Ich könnte natürlich einen zweiten Teil schreiben, aber es wäre dann keine Autobiografie mehr, eher ein Tagebuch, das meinem episodischen Leben besser entsprechen würde. Wegen des endlosen Geredes um meine Person würde es sich wahrscheinlich sogar sehr gut verkaufen. Der Tratschfaktor wäre immens.

Ihre Frau, Paula Yates, hat Sie 1996 wegen Michael Hutchence, dem Sänger von INXS verlassen. Sie starb später an einer Überdosis.

Wissen Sie, beim ersten Buch brauchte ich schlicht Geld. Ich hatte mit Band-Aid und Live-Aid ja keinen Penny verdient und "Is that it?" war eine gute Gelegenheit, meine Schulden zu bezahlen.

Warum also kein zweites Buch?

Es würde zu viel Menschen verletzen, vor allem meine Kinder. Außerdem ist es verdammt langweilig, Bücher zu schreiben. Das erste habe ich in zwölf Wochen geschafft. Es gehört mittlerweile zur Pflichtlektüre für Studenten in Oxford und Cambridge. Shakespeare, Goethe, Geldof!

Es soll wie eine Therapie für Sie gewesen sein.

Das kann man wahrscheinlich von jeder Autobiografie sagen. Auch von jeder Musik. Alle Platten, die ich gemacht habe, sind destillierte Lebenserfahrung. Irgendwann filtert das Unterbewusstsein die Erlebnisse, und es wird Musik daraus oder eben ein Buch.

Ihre Ex-Frau gab Ihnen die Schuld an Michael Hutchence' Tod, weil Sie der Letzte waren, der mit ihm telefoniert hat. Kann man so etwas je verwinden?

Es war damals einfach alles zu viel für mich. Viel zu viel. Dieser amorphe, alles überwältigende Schmerz, der große Verlust, die Trauer. Ich fand keinen Ausweg. Erst mit "Sex, Age & Death"…

…Ihrer letzten Platte…

…bekam ich ein Gefühl dafür, wo der Schmerz enden könnte. Aber er geht nie weg.

Nach Ihrer Scheidung haben Sie vor Gericht Ihre Rolle als Vater verteidigt. Sie wollten die Kinder behalten. Gehört das Vatersein zu Ihrem Lebenskonzept?

Wie alle Väter liebe ich meine Kinder sehr. Sie sind zentral in meinem Leben. Ich habe einfach nicht verstanden, warum ich meine drei Töchter verlieren musste, nur weil Paula nicht mehr verliebt in mich war. Warum durfte ich sie nur zwei Mal in der Woche für vier Stunden sehen. Es gibt keine wissenschaftlichen Beweise für einen Mutterinstinkt. Ein Mann reagiert selbst auf die Geburt seiner Kinder wie die Mutter: Das Herz klopft, die Augen rollen. Aber wenn die Frau abhaut, nimmt sie die Kinder mit.

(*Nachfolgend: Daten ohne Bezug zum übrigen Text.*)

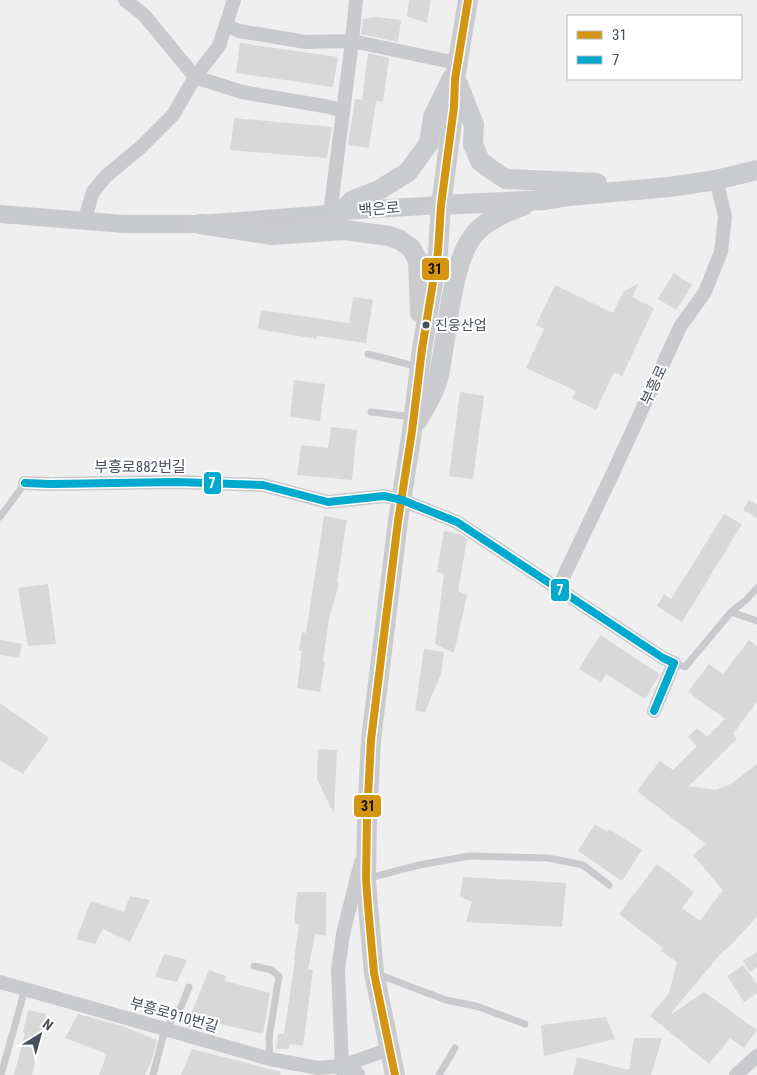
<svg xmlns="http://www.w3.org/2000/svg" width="757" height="1075" font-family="'Roboto Condensed','Noto Sans KR',sans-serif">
	<rect width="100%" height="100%" fill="#efefef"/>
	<!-- building -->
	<g fill="#d8d8d9">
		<polygon points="409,0 431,0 427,23 407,16"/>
		<polygon points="376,17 401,20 398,42 361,34 363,19"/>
		<polygon points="240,43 338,57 333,87 236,73"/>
		<polygon points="368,53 389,58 383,102 376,101 369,148 348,145 355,99 362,100"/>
		<polygon points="234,118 332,127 327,158 230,150"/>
		<polygon points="674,273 692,285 676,310 658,299"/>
		<polygon points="639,283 632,297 654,308 622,376 614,372 596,410 572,398 576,391 526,368 544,329 536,325 555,285 613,313 623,292"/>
		<polygon points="353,297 373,300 366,343 317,336 316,339 258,329 261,310 349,323"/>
		<polygon points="294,380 325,384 320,421 290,417"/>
		<polygon points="460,392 484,396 473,479 449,476"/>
		<polygon points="331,427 357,430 352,480 297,475 301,445 328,448"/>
		<polygon points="749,500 757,504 757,518 743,510"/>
		<polygon points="724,514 742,524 682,622 657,606 664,594 671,599"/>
		<polygon points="324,516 347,520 337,582 339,583 329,619 323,662 325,662 320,692 297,688 302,651 299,651 302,632 306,633"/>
		<polygon points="444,531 459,534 467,539 458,591 467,595 454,653 435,644 444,574 437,572"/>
		<polygon points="48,584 56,644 28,646 18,588"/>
		<polygon points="600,635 660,674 645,699 606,674 601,682 579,669"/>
		<polygon points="0,640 22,644 19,658 0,655"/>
		<polygon points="749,640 757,646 757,701 733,734 737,739 689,786 716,790 731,784 757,764 757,917 728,948 722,952 671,1013 672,1014 704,992 757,1030 744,1048 730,1038 709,1064 650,1016 669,993 677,962 661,951 663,948 619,914 657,864 694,892 682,908 700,921 723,890 693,855 706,844 637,791 660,761 673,770 697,746 688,737 697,728 707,737 725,719 688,692 709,664 723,674"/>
		<polygon points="424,649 444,652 441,674 425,712 415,711"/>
		<polygon points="0,703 49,738 23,774 0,760"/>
		<polygon points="318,749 337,750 334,814 317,779"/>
		<polygon points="595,824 607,832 609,829 642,850 622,881 578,851"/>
		<polygon points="463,877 566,883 562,927 466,922 472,902 460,897"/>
		<polygon points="297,892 326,892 326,936 315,934 308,970 313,970 303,1046 290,1044 288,1049 276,1049 278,1034 284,1034 295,960 294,960 299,925 294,923"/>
		<polygon points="130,896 150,900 130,942 103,929 95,944 76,939 91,901 124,912"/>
		<polygon points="757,952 757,967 750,972 743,961"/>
		<polygon points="164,954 187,960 177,982 155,977"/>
		<polygon points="743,965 757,984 757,993 744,1002 727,976"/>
		<polygon points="209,970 226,976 225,981 270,993 263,1034 212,1022 209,1033 186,1026"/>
		<polygon points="28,1010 46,1014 41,1037 32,1075 14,1075 25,1033 23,1032"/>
		<polygon points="78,1014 122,1026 157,1040 152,1059 145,1075 99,1075 107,1054 65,1038"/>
		<polygon points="606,1017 615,1039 544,1056 541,1025"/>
		<polygon points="634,1038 662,1038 651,1075 573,1075 577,1057 629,1070"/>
		<polygon points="192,1049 281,1072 280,1075 181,1075"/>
	</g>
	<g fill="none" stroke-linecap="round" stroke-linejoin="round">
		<!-- service -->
		<g stroke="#c9cacd" stroke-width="7">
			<polyline points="368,354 419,367"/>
			<polyline points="371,412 413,417"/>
			<polyline points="0,517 25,483"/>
			<polyline points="731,612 746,600 757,588"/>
			<polyline points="674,663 685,667 731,612 757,621"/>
			<polyline points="369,878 419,865 469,856 548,858 583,865 609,885"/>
			<polyline points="254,966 271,970 279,976 269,1038 270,1059"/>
			<polyline points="377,974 446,1000 476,1006 525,1024"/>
			<polyline points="1,1075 25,989"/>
			<polyline points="153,1075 165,1029 181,1007 189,987"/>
			<polyline points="439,1075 455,1048"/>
		</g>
		<!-- minor -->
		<g stroke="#c9cacd" stroke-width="14">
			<polyline points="125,0 144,15 195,77 219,46 234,0"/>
			<polyline points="226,25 239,31 306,42 352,41 447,61 458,59"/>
			<polyline points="330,214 352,41 356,0"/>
			<polyline points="84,221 93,192 106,176 141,147 173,115 195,77 242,92 330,107 343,111"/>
			<polyline points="25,483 51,484 177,482 263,485 328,502 384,496 402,500 457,522 663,658 674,663 654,711"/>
			<polyline points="558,588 612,475 680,327 705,292 721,252 725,216 716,180"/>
			<polyline points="0,982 270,1059 318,1068 342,1066 389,1049"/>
			<polyline points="345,1074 342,1066 338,970 343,934 361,862"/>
			<polyline points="736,1075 757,1056"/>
		</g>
		<!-- tertiary -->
		<polyline stroke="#c9cacd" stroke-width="18" points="0,214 124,224 200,224 330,214 342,211 441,205"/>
		<!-- secondary -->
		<g stroke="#cacbce" stroke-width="20">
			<polyline points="458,84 474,125 473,144 480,161 489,168 506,179 597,183"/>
			<polyline points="441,205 545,200 569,196 669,187 716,180 757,170"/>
			<polyline points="342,211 353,200 379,190 408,172 429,143 433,117 452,78"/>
			<polyline points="200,224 272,235 344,230 389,236 400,240 411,248 418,260 420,313"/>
			<path d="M418 420C424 408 435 393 438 379 447 342 450 263 474 235 486 220 505 212 523 206"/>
			<polyline points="342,1066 355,1075"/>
			<polyline points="395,1075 374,973 368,906 366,879 367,817 371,740 398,521 412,431 422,349 438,252 441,205 454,107 455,79 468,0"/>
		</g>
		<!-- bus-1 casing -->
		<g stroke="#fff" stroke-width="11">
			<polyline id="bus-1" points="395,1075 374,973 368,906 366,879 367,817 371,740 398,521 412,431 422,349 438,252 441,205 454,107 455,79 468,0"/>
		</g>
		<!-- bus-2 casing -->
		<g stroke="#fff" stroke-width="11">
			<polyline id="bus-2" points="25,483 51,484 177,482 263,485 328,502 384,496 402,500 457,522 663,658 674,663 654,711"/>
		</g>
		<!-- bus-1 -->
		<use href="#bus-1" stroke="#d49512" stroke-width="8"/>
		<!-- bus-2 -->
		<use href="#bus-2" stroke="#00a9ce" stroke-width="8"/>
	</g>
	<!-- markers -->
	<circle fill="#47505a" stroke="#fff" stroke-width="2" cx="426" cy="325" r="4.5"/>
	<g text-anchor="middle" stroke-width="4" stroke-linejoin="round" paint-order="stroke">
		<!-- bus labels -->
		<g font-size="14" fill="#47505a" stroke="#fff" text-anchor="start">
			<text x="435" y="330">진웅산업</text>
		</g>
		<!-- street labels -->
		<g font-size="15" fill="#47505a" stroke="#fff">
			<text transform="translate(379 209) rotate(-4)" y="5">백은로</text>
			<text transform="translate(654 385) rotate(-65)" y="5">부흥로</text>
			<text x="140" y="472">부흥로882번길</text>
			<text transform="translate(174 1015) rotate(16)" y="5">부흥로910번길</text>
		</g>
	</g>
	<g stroke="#fff" stroke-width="2">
		<rect x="421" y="257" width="29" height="24" rx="5" fill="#d49512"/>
		<rect x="203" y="471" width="19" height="24" rx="5" fill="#00a9ce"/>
		<rect x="550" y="578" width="20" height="24" rx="5" fill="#00a9ce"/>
		<rect x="353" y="794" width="29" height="24" rx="5" fill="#d49512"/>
	</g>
	<g font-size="14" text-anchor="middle" font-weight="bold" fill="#fff">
		<text x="212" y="488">7</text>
		<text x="560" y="595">7</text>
	</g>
	<g font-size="14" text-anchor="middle" font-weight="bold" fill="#111">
		<text x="435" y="274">31</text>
		<text x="368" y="811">31</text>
	</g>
	<!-- legend -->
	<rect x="567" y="15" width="175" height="65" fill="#ffffff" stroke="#b5b9bd"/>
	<rect x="577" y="31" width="25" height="8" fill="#d49512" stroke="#b5b9bd"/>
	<text x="612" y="40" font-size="15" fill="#47505a">31</text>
	<rect x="577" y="56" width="25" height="8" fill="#00a9ce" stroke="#b5b9bd"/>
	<text x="612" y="65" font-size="15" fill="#47505a">7</text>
	<!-- north arrow -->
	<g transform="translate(40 1035) rotate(37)" stroke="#ffffff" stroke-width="4" paint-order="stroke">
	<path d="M0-4L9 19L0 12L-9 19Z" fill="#47505a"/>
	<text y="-8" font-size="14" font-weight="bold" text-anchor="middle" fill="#47505a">N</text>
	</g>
</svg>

Warum ging es genau in Ihrem Prozess?

Ich habe darum gestritten, dass meine Kinder genauso viel Zeit bei mir verbringen wie bei der Mutter. Das war alles.

Mussten Sie Ihr Privatleben danach neu organisieren?

Ich musste mein ganzes Leben neu organisieren. Aber ich denke, es wird bald die Norm sein, dass Kinder nach der Scheidung die Hälfte der Zeit mit jedem Elternteil verbringen. Die Frauen arbeiten heutzutage, und es ist auch praktisch für sie. Ich möchte das Gesetz ändern, und ich werde das Gesetz ändern. Ich habe einmal in einer Talkshow darüber gesprochen und 17 Wäschekörbe voller Post bekommen. Das ist mehr als bei allen Dingen, die ich vorher gemacht habe - seien es die "Boomtown Rats", Hitrecords, Live-Aid oder Band-Aid.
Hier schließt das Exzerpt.